Как легко распустить удила и — под горку.
И все это ты прекрасно понимаешь. Понимаешь, но:
— Ольга, ты на танцы-то ходишь?
— Нет.
— Почему? — удивляешься ты и тайком думаешь: не ходит! Значит, никто не обнимает, не волнует…
— Старая для танцев, — улыбается она.
А ты, как последний идиот:
— Ну уж, старая.
А сам думаешь: хоть бы день рождения какой-нибудь, что ли, да под Анютину музыку… Что-нибудь такое заветное, тайное, танго, медленное, сумрак, опутать руками, окутать, обернуть, увести, затереться, затеряться… Голова кружится, но какими силами остановишь себя, чтобы не думать? Ах, да ведь и безопасно: ведь не будет же никакого дня рождения, никаких танцев не принято у вас в доме танцевать и звать гостей; и на все коллективные праздники сам никогда не ходишь и Анюту не пускаешь — потому что все эти вечеринки — легальное язычество и атавизм.
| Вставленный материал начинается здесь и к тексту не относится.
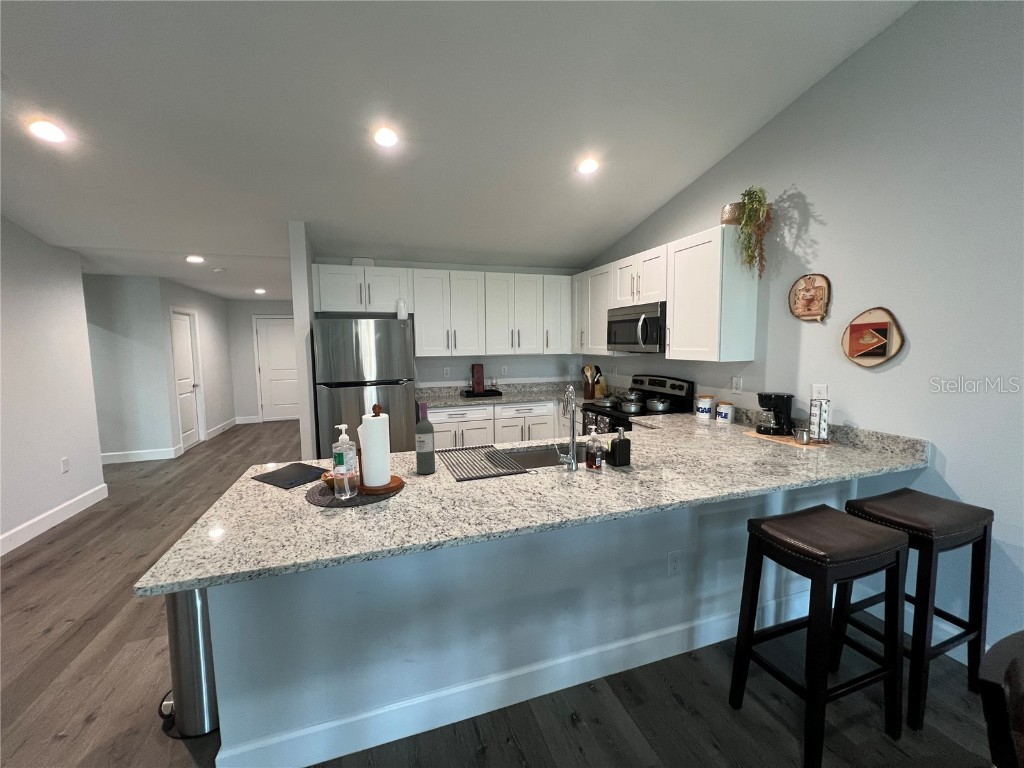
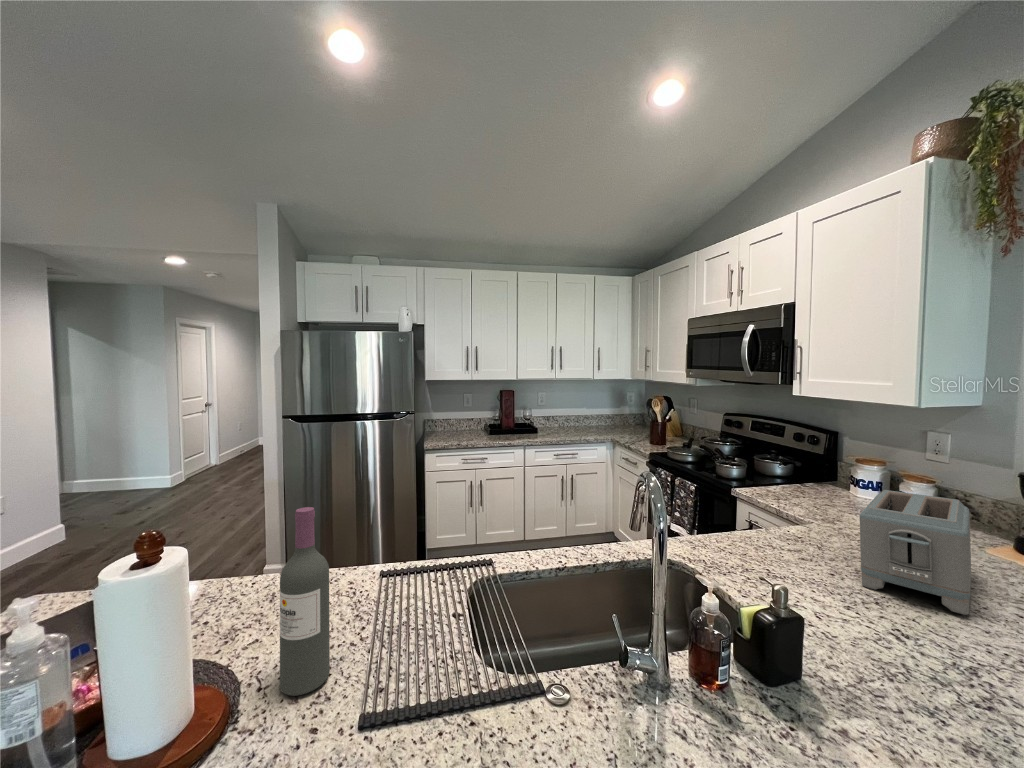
toaster: none [667,403,719,448] -> present [860,490,971,615]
И вот еще одно страшное искушение:
— Пойдемте, ребята, завтра на пляж! Ты, Оля, с утречка пораньше приходи, — и пойдем, загар-то лучше всего с утречка.
Господи, Анюта, простая душа. Кругляшок, румяное яблочко — и рядом эта «башня из слоновой кости шея твоя, возлюбленная моя…» И как она гибко пойдет к воде, вся на виду, вся доступная глазу, безнаказанно доступная… Бедная, милая Анюта, — неужели не понимает!